_YOUR ASSIGNMENT_
Put the lines into a JSON list of strings, one string per line and with blank lines omitted. Begin with the first line of the entries and stop after the line that contains "Structure d’activité des", including that line.

_INPUT DATA_
____________________
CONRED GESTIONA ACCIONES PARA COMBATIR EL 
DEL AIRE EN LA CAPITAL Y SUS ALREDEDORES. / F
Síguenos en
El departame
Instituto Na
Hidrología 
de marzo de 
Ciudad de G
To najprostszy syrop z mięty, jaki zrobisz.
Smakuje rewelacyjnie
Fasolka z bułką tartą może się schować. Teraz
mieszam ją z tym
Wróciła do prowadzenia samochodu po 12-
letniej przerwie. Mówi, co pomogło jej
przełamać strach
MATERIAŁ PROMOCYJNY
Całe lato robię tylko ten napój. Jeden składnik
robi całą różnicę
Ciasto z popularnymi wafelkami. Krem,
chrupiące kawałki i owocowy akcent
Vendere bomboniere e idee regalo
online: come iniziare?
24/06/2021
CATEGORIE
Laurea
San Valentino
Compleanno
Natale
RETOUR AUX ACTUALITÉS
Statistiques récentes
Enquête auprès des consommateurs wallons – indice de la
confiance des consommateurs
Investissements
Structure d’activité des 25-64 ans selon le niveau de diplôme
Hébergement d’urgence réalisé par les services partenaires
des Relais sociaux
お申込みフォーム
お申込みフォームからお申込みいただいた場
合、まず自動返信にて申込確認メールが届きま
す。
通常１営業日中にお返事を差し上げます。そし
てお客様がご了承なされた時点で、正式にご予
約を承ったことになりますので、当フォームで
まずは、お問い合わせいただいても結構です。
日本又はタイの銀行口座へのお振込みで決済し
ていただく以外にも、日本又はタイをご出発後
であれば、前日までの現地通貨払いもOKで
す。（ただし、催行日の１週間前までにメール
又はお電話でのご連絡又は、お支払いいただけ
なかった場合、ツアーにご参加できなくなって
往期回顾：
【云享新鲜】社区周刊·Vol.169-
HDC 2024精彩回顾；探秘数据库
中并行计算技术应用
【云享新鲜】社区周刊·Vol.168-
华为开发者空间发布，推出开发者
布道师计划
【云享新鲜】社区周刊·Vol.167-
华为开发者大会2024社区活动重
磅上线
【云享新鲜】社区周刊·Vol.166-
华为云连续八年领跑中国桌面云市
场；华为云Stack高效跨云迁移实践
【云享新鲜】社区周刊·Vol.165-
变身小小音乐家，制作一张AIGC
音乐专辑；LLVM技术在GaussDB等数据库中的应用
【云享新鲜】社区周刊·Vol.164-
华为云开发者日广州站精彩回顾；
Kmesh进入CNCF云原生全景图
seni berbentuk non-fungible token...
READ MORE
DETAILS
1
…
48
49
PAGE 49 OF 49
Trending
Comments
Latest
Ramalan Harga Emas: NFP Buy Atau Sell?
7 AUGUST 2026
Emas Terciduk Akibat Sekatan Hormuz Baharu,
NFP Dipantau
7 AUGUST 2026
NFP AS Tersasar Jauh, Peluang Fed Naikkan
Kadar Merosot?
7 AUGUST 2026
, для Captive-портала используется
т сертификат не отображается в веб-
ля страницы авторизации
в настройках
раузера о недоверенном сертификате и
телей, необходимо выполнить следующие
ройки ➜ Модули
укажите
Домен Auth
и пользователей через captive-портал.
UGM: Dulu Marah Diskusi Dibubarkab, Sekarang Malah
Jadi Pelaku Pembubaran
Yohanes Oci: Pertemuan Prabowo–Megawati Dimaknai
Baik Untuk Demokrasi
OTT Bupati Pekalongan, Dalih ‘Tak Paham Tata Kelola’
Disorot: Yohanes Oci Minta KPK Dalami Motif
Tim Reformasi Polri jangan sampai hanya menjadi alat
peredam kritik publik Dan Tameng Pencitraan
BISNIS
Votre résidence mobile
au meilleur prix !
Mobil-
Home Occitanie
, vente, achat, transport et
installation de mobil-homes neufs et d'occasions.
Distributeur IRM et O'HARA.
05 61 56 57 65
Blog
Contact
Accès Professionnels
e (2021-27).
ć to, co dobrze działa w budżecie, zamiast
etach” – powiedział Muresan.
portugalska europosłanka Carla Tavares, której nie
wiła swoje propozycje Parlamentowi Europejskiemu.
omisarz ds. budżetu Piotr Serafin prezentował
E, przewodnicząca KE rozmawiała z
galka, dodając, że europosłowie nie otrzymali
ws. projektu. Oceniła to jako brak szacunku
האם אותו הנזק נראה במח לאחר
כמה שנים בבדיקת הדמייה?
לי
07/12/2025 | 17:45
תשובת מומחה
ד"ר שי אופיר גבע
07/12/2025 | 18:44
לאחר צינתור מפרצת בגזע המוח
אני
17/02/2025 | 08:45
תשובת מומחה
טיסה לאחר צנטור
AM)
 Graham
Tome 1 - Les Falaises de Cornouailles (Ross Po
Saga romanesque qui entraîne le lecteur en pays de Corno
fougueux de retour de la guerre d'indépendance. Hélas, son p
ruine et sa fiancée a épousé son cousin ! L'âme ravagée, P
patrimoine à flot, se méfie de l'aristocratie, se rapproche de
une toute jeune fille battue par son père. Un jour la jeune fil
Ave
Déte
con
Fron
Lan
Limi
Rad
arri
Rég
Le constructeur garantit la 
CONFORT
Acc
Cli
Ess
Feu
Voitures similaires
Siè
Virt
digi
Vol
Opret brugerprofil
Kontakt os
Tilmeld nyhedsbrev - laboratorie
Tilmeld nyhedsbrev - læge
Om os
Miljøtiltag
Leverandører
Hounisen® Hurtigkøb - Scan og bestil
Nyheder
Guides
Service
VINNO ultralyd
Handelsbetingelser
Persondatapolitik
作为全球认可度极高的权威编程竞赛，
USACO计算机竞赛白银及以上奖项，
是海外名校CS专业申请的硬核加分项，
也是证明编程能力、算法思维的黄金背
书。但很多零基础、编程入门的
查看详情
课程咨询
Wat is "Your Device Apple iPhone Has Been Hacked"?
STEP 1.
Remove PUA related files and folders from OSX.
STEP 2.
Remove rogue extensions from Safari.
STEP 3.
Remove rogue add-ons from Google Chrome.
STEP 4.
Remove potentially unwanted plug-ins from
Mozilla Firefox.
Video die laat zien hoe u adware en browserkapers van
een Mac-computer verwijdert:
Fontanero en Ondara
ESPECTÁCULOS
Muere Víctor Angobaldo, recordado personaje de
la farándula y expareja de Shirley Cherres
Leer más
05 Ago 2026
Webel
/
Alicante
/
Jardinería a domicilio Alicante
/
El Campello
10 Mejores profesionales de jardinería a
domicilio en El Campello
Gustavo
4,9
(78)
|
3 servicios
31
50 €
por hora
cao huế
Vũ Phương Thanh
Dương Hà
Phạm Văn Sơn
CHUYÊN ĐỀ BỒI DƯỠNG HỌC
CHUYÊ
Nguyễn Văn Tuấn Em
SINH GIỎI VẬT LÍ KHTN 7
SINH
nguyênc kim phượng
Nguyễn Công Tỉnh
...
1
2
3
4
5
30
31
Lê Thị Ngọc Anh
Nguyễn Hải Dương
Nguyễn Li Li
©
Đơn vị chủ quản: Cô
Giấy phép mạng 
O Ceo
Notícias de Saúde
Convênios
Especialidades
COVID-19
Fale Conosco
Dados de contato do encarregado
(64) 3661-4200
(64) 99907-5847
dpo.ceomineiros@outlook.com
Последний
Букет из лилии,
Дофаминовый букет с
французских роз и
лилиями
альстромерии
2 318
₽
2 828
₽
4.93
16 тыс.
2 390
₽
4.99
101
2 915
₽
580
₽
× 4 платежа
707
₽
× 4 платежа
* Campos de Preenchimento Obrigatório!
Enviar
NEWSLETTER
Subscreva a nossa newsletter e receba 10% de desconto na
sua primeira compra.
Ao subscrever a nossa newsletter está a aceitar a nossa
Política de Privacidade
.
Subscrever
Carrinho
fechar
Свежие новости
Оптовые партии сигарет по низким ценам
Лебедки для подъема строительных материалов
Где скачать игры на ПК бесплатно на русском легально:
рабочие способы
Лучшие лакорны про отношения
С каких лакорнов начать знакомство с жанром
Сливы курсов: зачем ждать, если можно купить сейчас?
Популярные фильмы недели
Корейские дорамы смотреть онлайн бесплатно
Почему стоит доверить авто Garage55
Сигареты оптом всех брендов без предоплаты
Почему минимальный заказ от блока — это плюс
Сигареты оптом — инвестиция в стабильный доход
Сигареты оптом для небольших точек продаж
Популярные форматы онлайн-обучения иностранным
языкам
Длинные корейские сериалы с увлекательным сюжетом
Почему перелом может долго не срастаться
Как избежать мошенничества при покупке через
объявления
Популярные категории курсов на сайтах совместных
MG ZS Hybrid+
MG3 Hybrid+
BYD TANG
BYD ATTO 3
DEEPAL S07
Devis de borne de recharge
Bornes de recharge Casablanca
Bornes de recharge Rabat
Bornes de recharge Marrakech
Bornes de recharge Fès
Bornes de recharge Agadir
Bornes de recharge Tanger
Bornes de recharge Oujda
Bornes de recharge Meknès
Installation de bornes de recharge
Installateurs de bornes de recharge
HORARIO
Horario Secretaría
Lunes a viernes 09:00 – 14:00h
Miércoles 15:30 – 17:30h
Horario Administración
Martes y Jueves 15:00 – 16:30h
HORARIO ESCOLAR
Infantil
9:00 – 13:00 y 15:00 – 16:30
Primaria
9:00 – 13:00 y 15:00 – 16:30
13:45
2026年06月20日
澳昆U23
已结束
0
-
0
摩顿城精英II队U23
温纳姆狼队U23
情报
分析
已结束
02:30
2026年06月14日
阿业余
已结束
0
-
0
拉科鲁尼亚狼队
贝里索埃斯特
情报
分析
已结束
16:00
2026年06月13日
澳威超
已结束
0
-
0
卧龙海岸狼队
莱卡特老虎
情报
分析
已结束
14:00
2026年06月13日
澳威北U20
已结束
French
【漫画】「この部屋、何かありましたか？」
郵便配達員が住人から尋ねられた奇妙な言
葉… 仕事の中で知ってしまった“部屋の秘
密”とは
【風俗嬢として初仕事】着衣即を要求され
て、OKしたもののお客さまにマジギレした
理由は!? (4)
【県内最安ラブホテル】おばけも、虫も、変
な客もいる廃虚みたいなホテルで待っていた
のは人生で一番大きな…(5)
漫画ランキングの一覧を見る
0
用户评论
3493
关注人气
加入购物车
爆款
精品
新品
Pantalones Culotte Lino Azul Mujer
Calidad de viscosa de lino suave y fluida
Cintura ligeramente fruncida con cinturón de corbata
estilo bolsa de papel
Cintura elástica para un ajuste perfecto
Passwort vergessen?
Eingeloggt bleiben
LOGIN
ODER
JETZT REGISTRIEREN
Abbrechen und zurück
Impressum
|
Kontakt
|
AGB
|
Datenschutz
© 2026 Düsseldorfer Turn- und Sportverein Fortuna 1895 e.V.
____________________
_REPLY TO THE TASK_
[
  "CONRED GESTIONA ACCIONES PARA COMBATIR EL ",
  "DEL AIRE EN LA CAPITAL Y SUS ALREDEDORES. / F",
  "Síguenos en",
  "El departame",
  "Instituto Na",
  "Hidrología ",
  "de marzo de ",
  "Ciudad de G",
  "To najprostszy syrop z mięty, jaki zrobisz.",
  "Smakuje rewelacyjnie",
  "Fasolka z bułką tartą może się schować. Teraz",
  "mieszam ją z tym",
  "Wróciła do prowadzenia samochodu po 12-",
  "letniej przerwie. Mówi, co pomogło jej",
  "przełamać strach",
  "MATERIAŁ PROMOCYJNY",
  "Całe lato robię tylko ten napój. Jeden składnik",
  "robi całą różnicę",
  "Ciasto z popularnymi wafelkami. Krem,",
  "chrupiące kawałki i owocowy akcent",
  "Vendere bomboniere e idee regalo",
  "online: come iniziare?",
  "24/06/2021",
  "CATEGORIE",
  "Laurea",
  "San Valentino",
  "Compleanno",
  "Natale",
  "RETOUR AUX ACTUALITÉS",
  "Statistiques récentes",
  "Enquête auprès des consommateurs wallons – indice de la",
  "confiance des consommateurs",
  "Investissements",
  "Structure d’activité des 25-64 ans selon le niveau de diplôme"
]